Was sollte ich also tun?
Panik brach in mir aus. Was soll ich tun, wenn die Ampel grün würde?
„Heutzutage zapfen sie ja das Bier überall nur noch vom Container“, meinte der Prüfer.
„Und, kann einer sagen was er will“, entgegnete mein Fahrlehrer, „das schmeckt man auch.“
Ich war noch immer unschlüssig, was ich tun sollte. Ich warf meine Kippe aus dem Fenster und umklammerte das Lenkrad mit beiden Händen.
Da leuchtete die Ampel grün auf.
Der Prüfer sagte: „Grüner wird’s nimmer!“ und lachte wieder.
Ich gab Gas und der Ascona schoss mit quietschenden Reifen in die Kreuzung. Das Taxi in der linken Spur, vermutlich ein Diesel, fiel etwas zurück. Ich trat das Gaspedal voll durch und machte hinter dem ersten geparkten Wagen kurz die Augen zu, warf noch einmal einen Blick in den Außenspiegel, haute den Blinker rein, riss dann das Lenkrad nach links und scherte vor dem Taxi ein.

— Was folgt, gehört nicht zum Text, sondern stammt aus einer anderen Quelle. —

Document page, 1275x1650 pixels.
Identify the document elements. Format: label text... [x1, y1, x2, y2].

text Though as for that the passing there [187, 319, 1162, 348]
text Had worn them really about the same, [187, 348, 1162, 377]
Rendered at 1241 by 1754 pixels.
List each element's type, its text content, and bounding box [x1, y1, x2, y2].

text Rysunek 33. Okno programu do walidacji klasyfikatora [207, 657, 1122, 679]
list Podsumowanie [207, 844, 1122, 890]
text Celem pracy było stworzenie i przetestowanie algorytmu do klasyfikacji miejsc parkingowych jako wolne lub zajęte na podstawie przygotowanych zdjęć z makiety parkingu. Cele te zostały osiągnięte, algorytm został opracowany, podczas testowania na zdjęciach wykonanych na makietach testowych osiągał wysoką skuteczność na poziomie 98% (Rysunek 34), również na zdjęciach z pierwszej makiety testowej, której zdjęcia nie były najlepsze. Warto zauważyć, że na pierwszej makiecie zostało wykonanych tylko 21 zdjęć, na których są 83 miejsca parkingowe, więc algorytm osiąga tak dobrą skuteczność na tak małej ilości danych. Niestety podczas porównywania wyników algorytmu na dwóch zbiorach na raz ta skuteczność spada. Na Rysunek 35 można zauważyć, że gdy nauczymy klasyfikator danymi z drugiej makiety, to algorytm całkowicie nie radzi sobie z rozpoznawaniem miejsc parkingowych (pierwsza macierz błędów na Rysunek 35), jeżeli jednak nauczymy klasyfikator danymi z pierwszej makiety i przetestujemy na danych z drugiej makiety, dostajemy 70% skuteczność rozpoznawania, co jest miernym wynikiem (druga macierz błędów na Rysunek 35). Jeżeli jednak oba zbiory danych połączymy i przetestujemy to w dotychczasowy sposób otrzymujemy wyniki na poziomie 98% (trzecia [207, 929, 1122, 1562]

Alles noch mal gut gegangen, dachte ich, denen hab ich jetzt mal gezeigt, wie man da fährt, wo meine Ahnen herkommen.
Während des gesamten Manövers kam von hinten kein Pieps. Mein Fahrlehrer schluckte nur ein paar Mal.
Dann waren wir wieder am Ziel und ich parkte direkt vor der Fahrschule ordentlich ein. Der Prüfer kritzelte wieder etwas in sein Notizbuch und machte dann das Heftchen zu.
„Herr... Ünlütürkler“, sagte er dann in ernstem Ton, „sich beim Fahren eine Zigarette zu drehen und das Lenkrad mit den Knien festzuhalten hab ich ja noch nie erlebt. Das ist an Dreistigkeit kaum noch zu überbieten! Außerdem sind Sie hier in einem zivilisierten Land und da wird auch kein Abfall aus dem Autofenster einfach so auf die Straße geworfen. Zudem müssen Sie dem anderen schon auch mal eine Chance geben. So, wie Sie fahren, werden Sie die Fahrprüfung jedenfalls nie bestehen!“
Er schwenkte seinen Arsch aus dem Ascona.
„Na dann, bis zum nächsten Mal vielleicht, Herr... Ünlütürkler.“
Ich hatte den schweren Verdacht, dass er mir einfach nur den Landsmann nicht abgenommen hatte.
Mit der U-Bahn fuhr ich die zwei Stationen zurück, direkt zu dem Paulaner Biergarten, kaufte mir eine riesige Schweinshaxe und eine Maß Paulaner Bier.
Und dann noch eine, und dann noch eine, und dann...
Mit einem hatte der Prüfer allerdings Recht:
Am nächsten Tag bin ich tatsächlich mit Kopfschmerzen aufgewacht.